How to achieve high-definition super-resolution algorithm to achieve 480P 4K
I believe that many people like watching movies, animation, etc., whether they are watching or watching, high-definition, high-resolution videos in local viewing, and bring a better viewing experience. But for those nostalgia, it may be not so lucky. In the past, the resolution of many old movies, old movies, and old movies may not reach 720P, which leads to the experience of watching experience, after all, in this age, low resource, low resource It is really a bit out of date.
In fact, even if you look at the entire industry, the lack of super high-definition content is also the pain point where the industry is generally existed. The incomplete shooting, shooting, production level is immature, the shortage of technology has become a stumbling block that hinders the development of the industry, in order to improve ultra HD The production capacity of the video, while saving costs, requiring artificial intelligence intervention, super-resolution algorithm is a good way to solve this problem.
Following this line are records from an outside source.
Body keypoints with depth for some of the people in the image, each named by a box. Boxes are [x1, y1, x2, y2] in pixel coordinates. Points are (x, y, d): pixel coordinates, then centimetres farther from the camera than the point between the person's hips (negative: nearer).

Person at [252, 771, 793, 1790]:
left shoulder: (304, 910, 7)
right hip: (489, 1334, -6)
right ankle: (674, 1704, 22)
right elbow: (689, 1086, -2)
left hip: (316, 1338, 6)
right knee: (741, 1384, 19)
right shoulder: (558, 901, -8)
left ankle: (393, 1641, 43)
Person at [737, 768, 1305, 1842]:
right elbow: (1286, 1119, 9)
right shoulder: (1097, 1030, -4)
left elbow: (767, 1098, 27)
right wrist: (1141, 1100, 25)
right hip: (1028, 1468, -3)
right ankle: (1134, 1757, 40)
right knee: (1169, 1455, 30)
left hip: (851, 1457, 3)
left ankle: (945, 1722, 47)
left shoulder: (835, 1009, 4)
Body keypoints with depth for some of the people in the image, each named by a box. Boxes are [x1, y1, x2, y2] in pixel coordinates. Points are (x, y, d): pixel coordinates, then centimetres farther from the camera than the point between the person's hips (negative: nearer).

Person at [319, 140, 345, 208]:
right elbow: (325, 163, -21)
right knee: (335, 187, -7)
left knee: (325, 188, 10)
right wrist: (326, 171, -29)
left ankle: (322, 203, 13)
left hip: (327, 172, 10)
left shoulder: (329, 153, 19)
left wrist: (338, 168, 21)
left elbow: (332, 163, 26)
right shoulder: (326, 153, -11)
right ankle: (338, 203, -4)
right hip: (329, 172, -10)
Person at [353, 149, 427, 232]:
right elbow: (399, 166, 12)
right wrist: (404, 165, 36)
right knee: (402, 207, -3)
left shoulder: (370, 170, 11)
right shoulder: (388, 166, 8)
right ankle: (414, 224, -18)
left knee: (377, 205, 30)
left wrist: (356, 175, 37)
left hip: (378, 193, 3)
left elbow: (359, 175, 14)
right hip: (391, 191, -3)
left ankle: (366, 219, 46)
It is not familiar with the super-resolution algorithm. Many people in front of the screen may not be familiar, but one mentioned DLSS, FSR or XESS, the game players must have earned, although they are not the same, but from the results In view, these three technologies can improve game resolution and bring better gaming experience. The super-resolution algorithm to be said today, in a sense, and the AMD's FSR technology can be said to be quite similar.
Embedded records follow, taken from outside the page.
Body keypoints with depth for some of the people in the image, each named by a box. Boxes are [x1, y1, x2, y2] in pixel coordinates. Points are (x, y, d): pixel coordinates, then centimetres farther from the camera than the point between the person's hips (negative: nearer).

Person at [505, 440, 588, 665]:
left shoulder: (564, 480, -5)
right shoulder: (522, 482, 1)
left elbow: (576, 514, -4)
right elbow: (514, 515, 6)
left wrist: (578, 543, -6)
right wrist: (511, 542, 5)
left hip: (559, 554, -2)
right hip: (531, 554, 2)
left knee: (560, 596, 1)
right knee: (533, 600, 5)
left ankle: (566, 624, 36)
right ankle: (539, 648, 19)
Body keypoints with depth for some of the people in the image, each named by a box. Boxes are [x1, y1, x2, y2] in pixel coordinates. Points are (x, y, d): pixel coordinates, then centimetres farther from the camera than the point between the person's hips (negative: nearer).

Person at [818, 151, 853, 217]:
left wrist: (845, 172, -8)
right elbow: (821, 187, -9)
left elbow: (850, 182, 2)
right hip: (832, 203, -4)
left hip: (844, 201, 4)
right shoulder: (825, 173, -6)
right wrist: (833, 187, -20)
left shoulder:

Image super resolution problems Research is how to get a high-resolution image when entering a low-resolution image, and the traditional image interpolation algorithm can give this effect to some extent, such as nearest neighbor interpolation, double line Sex interpolation and double interpolation, etc., but these algorithms achieved high resolution image effects are not ideal.
In terms of image processing, another famous algorithm WAIFU2X, which uses the SRCNN convolutional algorithm, SRCNN is the first super-resolution algorithm using a CNN structure (ie, based on deep learning), it will use the depth of the algorithm process The method of learning is achieved, and the effect is better than the traditional multi-module integration. The SRCNN process is as follows: First enter the pre-processing. The entered low resolution LR image is enlarged using a Bicubic algorithm to enlarge the target size. Then the target of the next algorithm is to obtain an image of the input comparative blurred LR, through the process of convolution network, to obtain an image of the super-resolution SR, so that it is similar to the high-resolution HR image of the original image.
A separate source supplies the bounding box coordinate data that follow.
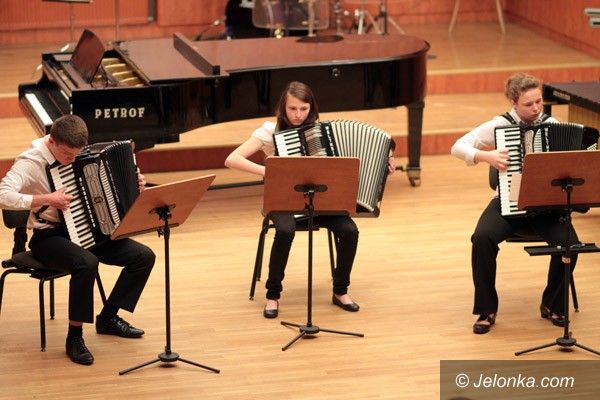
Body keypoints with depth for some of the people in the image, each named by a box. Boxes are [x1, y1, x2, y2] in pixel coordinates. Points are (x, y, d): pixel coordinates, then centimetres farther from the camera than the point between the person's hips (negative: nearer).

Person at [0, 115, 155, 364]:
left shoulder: (76, 154, 4)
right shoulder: (30, 162, -18)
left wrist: (133, 183, 3)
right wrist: (47, 199, -33)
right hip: (48, 237, -7)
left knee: (144, 256, -7)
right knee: (86, 263, -38)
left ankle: (109, 317, 10)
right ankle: (74, 336, -21)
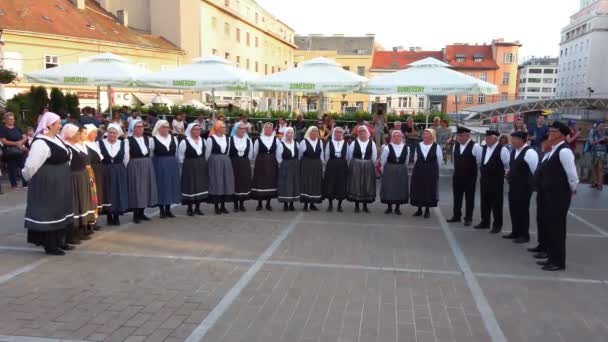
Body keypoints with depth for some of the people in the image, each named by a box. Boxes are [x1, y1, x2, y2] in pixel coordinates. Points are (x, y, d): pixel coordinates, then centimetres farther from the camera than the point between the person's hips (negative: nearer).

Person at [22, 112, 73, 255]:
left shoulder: (56, 139, 8)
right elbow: (31, 165, -21)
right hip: (47, 183, -9)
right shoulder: (41, 142, -21)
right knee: (49, 213, 0)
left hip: (59, 182, 9)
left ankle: (58, 240, 29)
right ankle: (50, 245, 10)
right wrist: (29, 178, -5)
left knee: (59, 211, 17)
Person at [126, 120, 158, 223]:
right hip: (134, 166, -6)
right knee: (136, 189, -2)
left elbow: (150, 153, 15)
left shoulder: (147, 139, 8)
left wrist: (148, 163, 10)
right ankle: (136, 215, 6)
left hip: (147, 166, 6)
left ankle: (141, 213, 19)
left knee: (146, 188, 8)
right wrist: (129, 168, -8)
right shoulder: (129, 140, -8)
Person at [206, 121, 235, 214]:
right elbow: (207, 153, -1)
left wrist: (225, 160, 16)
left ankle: (223, 206, 17)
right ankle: (216, 207, 7)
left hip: (226, 162, 5)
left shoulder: (227, 138, 7)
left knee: (226, 183, 7)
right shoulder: (210, 139, -8)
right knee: (216, 183, -1)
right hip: (215, 162, -5)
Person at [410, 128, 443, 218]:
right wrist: (420, 166, 14)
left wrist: (432, 166, 7)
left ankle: (427, 210, 15)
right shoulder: (418, 145, 2)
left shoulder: (436, 146, -8)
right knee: (418, 189, 5)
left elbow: (439, 159, 1)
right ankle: (419, 209, 18)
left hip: (431, 171, -3)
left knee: (429, 190, 3)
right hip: (419, 170, 3)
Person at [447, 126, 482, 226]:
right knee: (457, 197, 11)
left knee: (469, 198, 5)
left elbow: (480, 161, -7)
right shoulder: (456, 145, 5)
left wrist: (473, 168, -1)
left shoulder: (475, 146, -13)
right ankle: (456, 216, 23)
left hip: (470, 176, -5)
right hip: (457, 175, 5)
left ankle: (468, 218, 14)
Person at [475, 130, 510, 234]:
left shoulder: (502, 149, -14)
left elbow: (508, 164, -7)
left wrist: (503, 173, 1)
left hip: (496, 180, -7)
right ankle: (485, 222, 25)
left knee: (496, 203, 1)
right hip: (484, 179, 7)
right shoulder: (483, 148, 8)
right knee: (484, 202, 13)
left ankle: (497, 225, 11)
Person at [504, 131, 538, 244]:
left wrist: (533, 182, -10)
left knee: (523, 209, -1)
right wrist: (510, 174, 11)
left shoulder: (529, 152, -16)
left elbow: (535, 170, -15)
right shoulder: (513, 152, 11)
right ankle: (515, 232, 24)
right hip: (513, 185, 8)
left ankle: (524, 235, 10)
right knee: (513, 208, 12)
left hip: (524, 186, -8)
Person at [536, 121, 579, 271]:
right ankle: (552, 258, 25)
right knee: (549, 226, 15)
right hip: (549, 194, 9)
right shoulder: (552, 151, 13)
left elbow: (572, 175, -19)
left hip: (559, 195, -9)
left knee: (557, 227, -1)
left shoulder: (564, 151, -17)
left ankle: (558, 262, 9)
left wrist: (572, 190, -5)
The AI super resolution technology is a direction in the field of image repair technology. During the output of anime video, there is often a series of digital signal processing, including serrated, halo, color block, noise treatment, blur line processing, etc., in the past, video workers often need to sample the source, in Different fragments are analyzed at the master belt resolution, and the manual repair is made by a series of filters, which causes great human cost.
Today's protagonist is the real-cugan tool for the B station AI laboratory (project address:https://github.com/bilibili/ailab/tree/main/real-cugan), As long as it uses it, the quality of the animation image can be increased by 2 to 4 times, and it is almost ineffective.
Real-cugan's full name REAL CASCADED-U-Net-Style Generative Adversarial Networks (real, cascaded U-NET style generation confrontation network), using the same animation network structure as WAIFU2X, but because of new training Data and training methods, thereby forming different parameters and reasoning methods.
From the technical details, Real-Cugan will process the anime frame first, then use the image quality score model to score the candidate block to obtain a million-level high-quality anime image block training set. Then use a multi-stage degradation algorithm to obtain a hypervarium image to obtain a low-quality image by allowing the AI model to learn, optimize the reconstruction process of low-quality images to high quality images. After training, the real secondary element is low. Image performs high-definition processing.
Real-cugan supports 2x \ 3x \ 4x times super resolution, which supports 4 noise reduction intensity and conservative fixes, 3 times / 4 times model supports 2 noise reduction intensity and conservative fixes, and if you are Windows users, the author is also ready to prepare the Windows-GUI version.https://github.com/justin62628/squirrel-rife/releases/tag/v0.0.3 ,downloadWork can be used later.
Compared with WAIFU2X (CUNET) and Real-Esrgan (Anime6b), the advantage of Real-Cugan is also more obvious. The author has also conducted a wave of comparison, as follows:
Currently the OGV country in B station"Season 2 of Zhen Soul Street"It has already launched a 4K resolution version of the over-depth. I believe that in the future, more HD reset versions will also be on the road, the development of AI technology is being enhanced from all angles.